- _How to complete this task_:
Tally the lines in the material that follows that contain the string "black", treating case as significant. Reply with the number alone.

————————

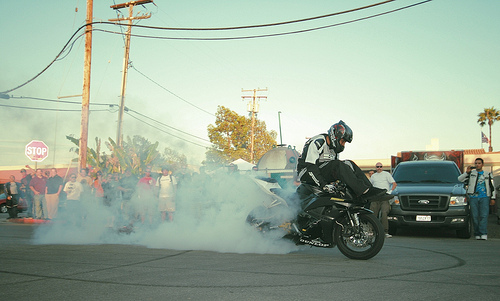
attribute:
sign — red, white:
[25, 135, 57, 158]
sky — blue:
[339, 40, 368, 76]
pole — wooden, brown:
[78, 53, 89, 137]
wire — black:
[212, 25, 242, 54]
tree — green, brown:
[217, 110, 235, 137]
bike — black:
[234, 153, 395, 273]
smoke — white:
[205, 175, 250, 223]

————————

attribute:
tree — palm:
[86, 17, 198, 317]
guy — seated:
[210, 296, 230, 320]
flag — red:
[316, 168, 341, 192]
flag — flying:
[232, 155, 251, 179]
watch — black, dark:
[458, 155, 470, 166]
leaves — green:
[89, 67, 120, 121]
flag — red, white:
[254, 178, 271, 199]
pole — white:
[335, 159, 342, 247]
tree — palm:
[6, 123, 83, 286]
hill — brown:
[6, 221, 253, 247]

————————

- _Task response_:
3